On Sun, 2010-10-03 at 09:53 -0700, Eric W. Biederman wrote:
> Thomas Gleixner <tglx@linutronix.de> writes:
> 
> >> That would make things much cleaner and in fact move one large step
> >> toward being able to make powerpc virq scheme generic, which seems to be
> >> a good idea from what I've heard :-)
> >
> > Yep.
> 
> I'm not certain about making the ppc virq scheme generic.  Maybe it is
> just my distorted impression but I have the understanding that ppc irq
> numbers mean nothing and are totally unstable whereas on x86 irq numbers
> in general are stable (across kernel upgrades and changes in device
> probe order) and the irq number has a useful hardware meaning.  Which
> means you don't have to go through several layers of translation tables
> to figure out which hardware pin you are talking about.

In addition to Thomas comments, it's actually more complex than that :-)

Even assuming that what you say is true (and last I looked at my x86
machine, it's not ... x86 remaps "GSI" numbers and the results doesn't
seem always entirely predictible. HT interrupts makes it worse and MSIs
just completely kill your argument :-)

Some setups have stable numbers, some don't. Hypervisors can return your
crazy HW interrupt numbers, etc...

However, remapping arbitrary crazy HW number is only one aspect of the
powerpc virq scheme (typically for IRQ domains using the radix tree
based reverse-map).

The main deal I'd say is that in embedded land (and to some extent I
suspect that's going to happen more with x86), you quickly end up with
multiple interrupt domains, via cascaded controllers of all kinds etc...
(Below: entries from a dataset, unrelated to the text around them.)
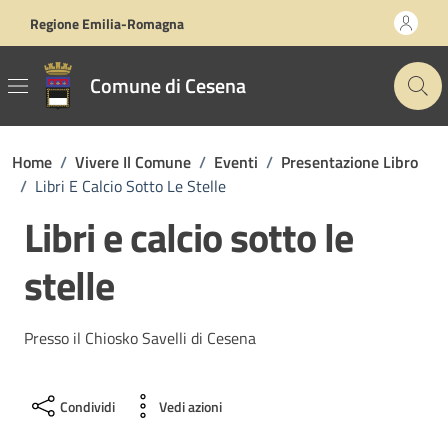
Vai ai contenuti
Vai al footer
Regione Emilia-Romagna
Comune di Cesena
Home
/
Vivere Il Comune
/
Eventi
/
Presentazione Libro
/
Libri E Calcio Sotto Le Stelle
Libri e calcio sotto le
stelle
Presso il Chiosko Savelli di Cesena
Condividi
Vedi azioni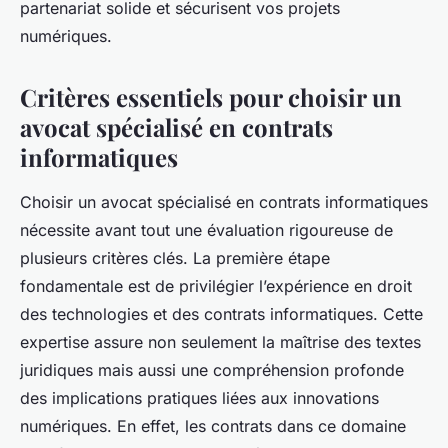
partenariat solide et sécurisent vos projets
numériques.
Critères essentiels pour choisir un
avocat spécialisé en contrats
informatiques
Choisir un avocat spécialisé en contrats informatiques
nécessite avant tout une évaluation rigoureuse de
plusieurs critères clés. La première étape
fondamentale est de privilégier l’expérience en droit
des technologies et des contrats informatiques. Cette
expertise assure non seulement la maîtrise des textes
juridiques mais aussi une compréhension profonde
des implications pratiques liées aux innovations
numériques. En effet, les contrats dans ce domaine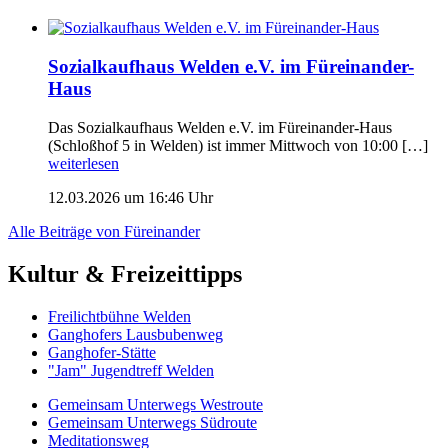
Sozialkaufhaus Welden e.V. im Füreinander-
Haus
Das Sozialkaufhaus Welden e.V. im Füreinander-Haus
(Schloßhof 5 in Welden) ist immer Mittwoch von 10:00 […]
weiterlesen
12.03.2026 um 16:46 Uhr
Alle Beiträge von Füreinander
Kultur & Freizeittipps
Freilicht­bühne Welden
Ganghofers Lausbubenweg
Ganghofer-Stätte
"Jam" Jugendtreff Welden
Gemeinsam Unterwegs Westroute
Gemeinsam Unterwegs Südroute
Meditationsweg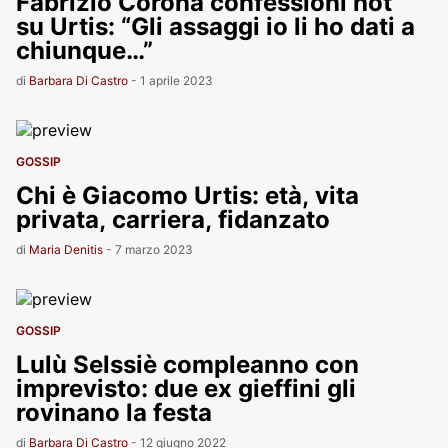
Fabrizio Corona confessioni hot
su Urtis: “Gli assaggi io li ho dati a
chiunque…”
di
Barbara Di Castro
-
1 aprile 2023
GOSSIP
Chi è Giacomo Urtis: età, vita
privata, carriera, fidanzato
di
Maria Denitis
-
7 marzo 2023
GOSSIP
Lulù Selssiè compleanno con
imprevisto: due ex gieffini gli
rovinano la festa
di
Barbara Di Castro
-
12 giugno 2022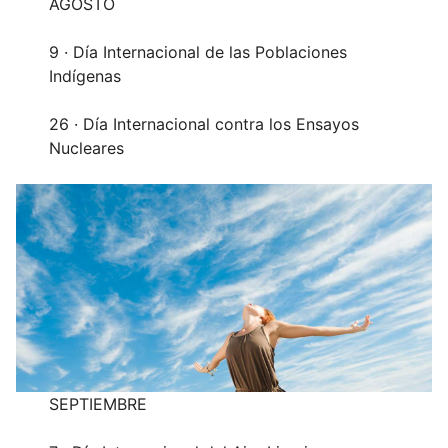
AGOSTO
9 · Día Internacional de las Poblaciones
Indígenas
26 · Día Internacional contra los Ensayos
Nucleares
SEPTIEMBRE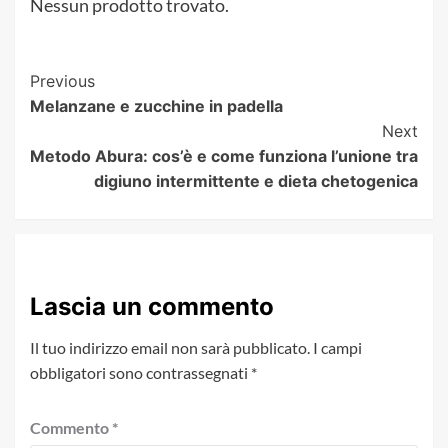
Nessun prodotto trovato.
Post
Previous
Melanzane e zucchine in padella
Navigation
Next
Metodo Abura: cos’è e come funziona l’unione tra
digiuno intermittente e dieta chetogenica
Lascia un commento
Il tuo indirizzo email non sarà pubblicato.
I campi
obbligatori sono contrassegnati
*
Commento
*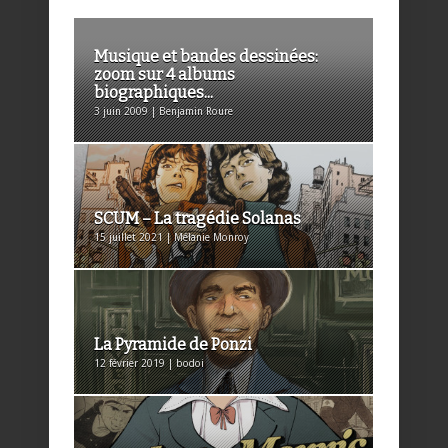
Musique et bandes dessinées:
zoom sur 4 albums
biographiques...
3 juin 2009 | Benjamin Roure
SCUM – La tragédie Solanas
15 juillet 2021 | Mélanie Monroy
La Pyramide de Ponzi
12 février 2019 | bodoi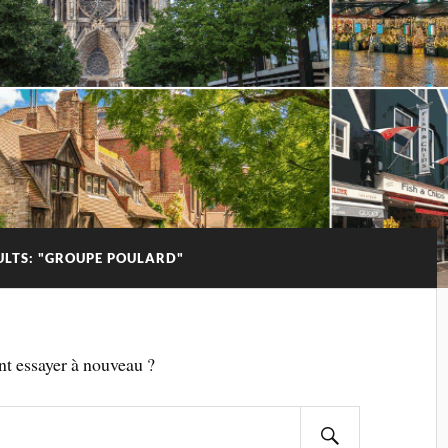
ULTS: "GROUPE POULARD"
nt essayer à nouveau ?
In fact, I've been in situations where I want to be able to hot plug
entire PICs.

At this point, you end up having -some- kind of scheme to map the linux
IRQ numbers to HW numbers. The "old way" to do that tends to be by
assigning fixed ranges of numbers. This somewhat works, but it is a bit
clumsy and not very dynamic nor suited for hotpluggable stuff. It
generally requires the platform code to know about everything and
declare such ranges, etc...

Now, if the stability of the numbers is a problem for you, there's a few
easy things to do to solve that:

 - First, and we do that today on powerpc, we reserve 1...15 as "legacy"
and only a PIC that claims to be "legacy" can claim them (for us that
means some kind of 8259). So your old style legacy x86 IRQs can remain
there if you want to.

 - In systems with one domain, we tend to often end up with virq ==
hwirq since we try to allocate the same number "by default". Probably
what happens today with GSI on my x86 box here.

 - Then, while powerpc allocates virq numbers when irqs are mapped, that
can be quite "late", it could be perfectly kosher to imagine a way for
"child" PICs to instead instanciate the mapping of their whole range
early. That way, their virq numbers remain contiguous, providing a
simpler 1:N mapping, and in embedded systems, you'll probably end up
with the same mapping on every boot.

 - Appart from the risk of breaking crap that parses /proc/interrupts,
adding the HW irq information there would be trivial and solve your
problem.

So overall, I don't see a problem at all. And it makes handling of
arbitrary combinations of interrupt domains (cascaded PICs) very very
easy indeed.

Cheers,
Ben.